Le disposizioni impugnate, consentendo al magistrato incolpato di farsi assistere solo da un altro magistrato, limitano irragionevolmente questo diritto. La possibilità di farsi assistere da un magistrato, dismessa la sua «originaria caratterizzazione corporativa», è ancora giustificabile in quanto il magistrato è «ritenuto in possesso dell’idoneità tecnica per assumere una siffatta difesa» (sentenza n. 497 del 2000). Ma il divieto di farsi assistere da un avvocato, che è la figura alla quale l’ordinamento riconosce in primo luogo questa funzione, è manifestamente irragionevole.
In conclusione, l’esigenza di indipendenza impone, già nel procedimento disciplinare, che al magistrato sia riconosciuto il diritto di scegliere il difensore ed esclude la legittimità di disposizioni che lo limitino. Questa esigenza – come notato – prescinde dal dato oggettivo, relativo alla natura dell’organo e del procedimento disciplinare, e dipende dal dato soggettivo, relativo alla titolarità della funzione giurisdizionale.
Di conseguenza, ferma restando la legittimità della previsione che consente ai magistrati amministrativi di farsi assistere nel procedimento disciplinare da un altro magistrato, va dichiarata l’illegittimità della disposizione che impedisce loro di avvalersi, nella stessa sede, dell’opera di un avvocato.

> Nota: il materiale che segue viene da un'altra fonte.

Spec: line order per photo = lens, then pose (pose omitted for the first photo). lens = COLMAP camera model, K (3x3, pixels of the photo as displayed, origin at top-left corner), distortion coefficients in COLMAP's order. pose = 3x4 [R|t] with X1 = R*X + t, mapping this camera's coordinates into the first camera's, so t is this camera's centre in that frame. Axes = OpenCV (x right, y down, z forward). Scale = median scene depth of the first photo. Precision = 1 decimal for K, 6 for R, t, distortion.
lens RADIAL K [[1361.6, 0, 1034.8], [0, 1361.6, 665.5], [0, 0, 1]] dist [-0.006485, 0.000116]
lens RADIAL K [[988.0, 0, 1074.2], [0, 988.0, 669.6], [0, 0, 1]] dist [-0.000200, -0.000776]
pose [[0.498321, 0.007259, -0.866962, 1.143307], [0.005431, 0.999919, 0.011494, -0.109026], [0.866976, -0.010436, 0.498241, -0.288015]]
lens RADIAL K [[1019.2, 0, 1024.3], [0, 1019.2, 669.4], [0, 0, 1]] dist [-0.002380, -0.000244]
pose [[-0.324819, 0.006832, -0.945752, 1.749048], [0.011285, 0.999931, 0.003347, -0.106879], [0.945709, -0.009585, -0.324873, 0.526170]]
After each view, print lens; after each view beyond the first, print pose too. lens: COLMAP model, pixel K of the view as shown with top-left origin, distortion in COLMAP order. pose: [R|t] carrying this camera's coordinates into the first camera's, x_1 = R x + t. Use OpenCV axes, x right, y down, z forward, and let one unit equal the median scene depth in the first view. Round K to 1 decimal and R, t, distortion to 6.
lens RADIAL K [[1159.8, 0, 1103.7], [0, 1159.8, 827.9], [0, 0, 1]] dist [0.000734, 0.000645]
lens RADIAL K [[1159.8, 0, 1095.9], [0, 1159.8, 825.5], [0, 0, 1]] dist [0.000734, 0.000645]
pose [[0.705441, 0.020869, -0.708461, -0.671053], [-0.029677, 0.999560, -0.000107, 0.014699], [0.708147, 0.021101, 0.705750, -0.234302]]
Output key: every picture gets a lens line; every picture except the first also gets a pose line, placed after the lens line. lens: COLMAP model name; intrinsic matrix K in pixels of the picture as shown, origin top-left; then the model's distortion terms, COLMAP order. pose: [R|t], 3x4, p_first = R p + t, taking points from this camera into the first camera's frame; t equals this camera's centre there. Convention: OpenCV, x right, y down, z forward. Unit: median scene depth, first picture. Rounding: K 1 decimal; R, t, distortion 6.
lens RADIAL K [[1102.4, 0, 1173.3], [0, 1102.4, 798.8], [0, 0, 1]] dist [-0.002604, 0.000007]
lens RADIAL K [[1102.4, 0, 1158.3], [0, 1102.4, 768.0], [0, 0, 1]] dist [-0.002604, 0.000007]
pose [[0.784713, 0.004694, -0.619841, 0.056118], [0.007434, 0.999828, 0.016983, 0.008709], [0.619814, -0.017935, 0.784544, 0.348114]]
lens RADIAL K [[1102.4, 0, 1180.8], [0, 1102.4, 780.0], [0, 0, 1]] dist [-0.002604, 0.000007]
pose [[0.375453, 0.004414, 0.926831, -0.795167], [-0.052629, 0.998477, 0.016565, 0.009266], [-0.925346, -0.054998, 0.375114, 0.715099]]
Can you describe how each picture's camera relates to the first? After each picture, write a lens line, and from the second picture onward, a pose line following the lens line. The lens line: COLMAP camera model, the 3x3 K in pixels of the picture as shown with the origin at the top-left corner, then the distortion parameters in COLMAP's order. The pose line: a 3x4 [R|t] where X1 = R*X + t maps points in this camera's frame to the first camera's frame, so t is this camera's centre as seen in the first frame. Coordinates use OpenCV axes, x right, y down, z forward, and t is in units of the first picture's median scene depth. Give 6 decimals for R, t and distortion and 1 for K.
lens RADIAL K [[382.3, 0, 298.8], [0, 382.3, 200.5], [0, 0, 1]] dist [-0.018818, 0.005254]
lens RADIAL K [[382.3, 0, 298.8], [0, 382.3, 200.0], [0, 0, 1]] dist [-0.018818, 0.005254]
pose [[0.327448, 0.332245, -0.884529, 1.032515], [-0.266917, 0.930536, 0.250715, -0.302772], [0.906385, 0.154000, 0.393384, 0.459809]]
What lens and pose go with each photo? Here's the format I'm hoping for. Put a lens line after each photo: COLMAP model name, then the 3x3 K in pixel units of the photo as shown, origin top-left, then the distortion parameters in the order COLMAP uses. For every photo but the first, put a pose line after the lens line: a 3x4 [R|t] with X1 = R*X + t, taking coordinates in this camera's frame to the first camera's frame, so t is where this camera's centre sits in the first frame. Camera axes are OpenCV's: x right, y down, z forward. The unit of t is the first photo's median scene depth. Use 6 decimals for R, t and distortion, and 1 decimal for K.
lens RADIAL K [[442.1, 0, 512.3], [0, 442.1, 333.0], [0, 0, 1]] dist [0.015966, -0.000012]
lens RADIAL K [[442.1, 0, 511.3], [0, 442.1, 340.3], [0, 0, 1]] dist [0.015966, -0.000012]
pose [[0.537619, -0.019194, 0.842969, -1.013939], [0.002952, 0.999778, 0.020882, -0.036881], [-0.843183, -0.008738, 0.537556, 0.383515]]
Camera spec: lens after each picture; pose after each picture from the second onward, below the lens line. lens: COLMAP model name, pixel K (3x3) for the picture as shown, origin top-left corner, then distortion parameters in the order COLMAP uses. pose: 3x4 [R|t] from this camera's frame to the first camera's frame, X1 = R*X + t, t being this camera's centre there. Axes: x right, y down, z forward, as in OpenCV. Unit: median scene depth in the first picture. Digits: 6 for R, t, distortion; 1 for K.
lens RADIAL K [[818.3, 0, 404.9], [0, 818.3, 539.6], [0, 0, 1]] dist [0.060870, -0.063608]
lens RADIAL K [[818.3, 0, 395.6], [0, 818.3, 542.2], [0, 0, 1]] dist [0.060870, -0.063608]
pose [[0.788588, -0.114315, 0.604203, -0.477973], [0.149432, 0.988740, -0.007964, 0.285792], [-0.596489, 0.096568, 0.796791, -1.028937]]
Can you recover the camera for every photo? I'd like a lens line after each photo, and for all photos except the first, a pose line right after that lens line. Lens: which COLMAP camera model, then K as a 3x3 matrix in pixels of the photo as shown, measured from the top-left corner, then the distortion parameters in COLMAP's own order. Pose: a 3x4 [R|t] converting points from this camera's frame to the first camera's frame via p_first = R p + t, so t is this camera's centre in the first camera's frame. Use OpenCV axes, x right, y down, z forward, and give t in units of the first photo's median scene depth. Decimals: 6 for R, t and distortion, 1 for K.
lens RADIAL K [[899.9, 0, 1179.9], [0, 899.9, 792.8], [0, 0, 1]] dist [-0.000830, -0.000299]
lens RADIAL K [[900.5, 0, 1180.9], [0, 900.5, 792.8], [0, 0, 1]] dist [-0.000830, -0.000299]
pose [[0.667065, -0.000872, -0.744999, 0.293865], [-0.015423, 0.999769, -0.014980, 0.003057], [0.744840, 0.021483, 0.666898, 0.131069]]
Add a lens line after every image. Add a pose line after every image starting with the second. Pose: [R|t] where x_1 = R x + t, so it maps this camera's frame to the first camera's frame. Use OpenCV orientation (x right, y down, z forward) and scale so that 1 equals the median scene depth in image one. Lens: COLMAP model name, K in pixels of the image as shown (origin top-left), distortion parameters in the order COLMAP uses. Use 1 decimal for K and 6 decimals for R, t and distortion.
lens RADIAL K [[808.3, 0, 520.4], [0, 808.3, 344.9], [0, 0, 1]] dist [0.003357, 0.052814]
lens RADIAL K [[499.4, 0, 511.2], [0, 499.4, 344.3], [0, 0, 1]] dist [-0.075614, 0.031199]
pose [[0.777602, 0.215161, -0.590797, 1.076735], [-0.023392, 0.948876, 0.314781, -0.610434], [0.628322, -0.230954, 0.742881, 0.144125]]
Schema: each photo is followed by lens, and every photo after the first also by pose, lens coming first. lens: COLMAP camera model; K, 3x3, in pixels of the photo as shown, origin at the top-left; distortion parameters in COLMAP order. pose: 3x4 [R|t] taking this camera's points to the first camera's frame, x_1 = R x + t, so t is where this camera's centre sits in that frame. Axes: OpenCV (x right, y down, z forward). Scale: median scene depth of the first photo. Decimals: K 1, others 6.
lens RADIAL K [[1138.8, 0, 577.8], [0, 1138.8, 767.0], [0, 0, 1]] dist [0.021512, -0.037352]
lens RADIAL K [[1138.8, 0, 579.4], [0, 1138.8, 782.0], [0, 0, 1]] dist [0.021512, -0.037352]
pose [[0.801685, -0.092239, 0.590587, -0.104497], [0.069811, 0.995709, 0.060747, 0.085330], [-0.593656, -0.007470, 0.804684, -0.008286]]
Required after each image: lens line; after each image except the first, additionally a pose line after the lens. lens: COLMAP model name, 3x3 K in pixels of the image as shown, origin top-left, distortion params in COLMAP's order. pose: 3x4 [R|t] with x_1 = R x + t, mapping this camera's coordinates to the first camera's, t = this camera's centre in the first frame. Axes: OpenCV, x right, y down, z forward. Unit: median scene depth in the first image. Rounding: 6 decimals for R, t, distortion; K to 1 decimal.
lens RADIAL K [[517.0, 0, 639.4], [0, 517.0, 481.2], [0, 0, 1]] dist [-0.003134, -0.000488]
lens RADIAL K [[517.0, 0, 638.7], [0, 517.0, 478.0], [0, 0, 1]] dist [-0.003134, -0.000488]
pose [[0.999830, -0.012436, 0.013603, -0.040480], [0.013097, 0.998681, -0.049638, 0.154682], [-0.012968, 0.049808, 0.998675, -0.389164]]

4. – Restano assorbite le censure mosse con riferimento agli artt. 3 e 24 Cost.
per questi motivi
LA CORTE COSTITUZIONALE
dichiara l’illegittimità costituzionale degli articoli 34, secondo comma, della legge 27 aprile 1982, n. 186 (Ordinamento della giurisdizione amministrativa e del personale di segreteria ed ausiliario del Consiglio di Stato e dei Tribunali amministrativi regionali) e 10, comma 9, della legge 13 aprile 1988, n. 117 (Risarcimento dei danni cagionati nell’esercizio delle funzioni giudiziarie e responsabilità civile dei magistrati), nella parte in cui escludono che il magistrato amministrativo o contabile, sottoposto a procedimento disciplinare, possa farsi assistere da un avvocato.
Così deciso in Roma, nella sede della Corte costituzionale, Palazzo della Consulta, l'11 marzo 2009.
F.to:
Paolo MADDALENA, Presidente
Sabino CASSESE, Redattore
Giuseppe DI PAOLA, Cancelliere
Depositata in Cancelleria il 27 marzo 2009.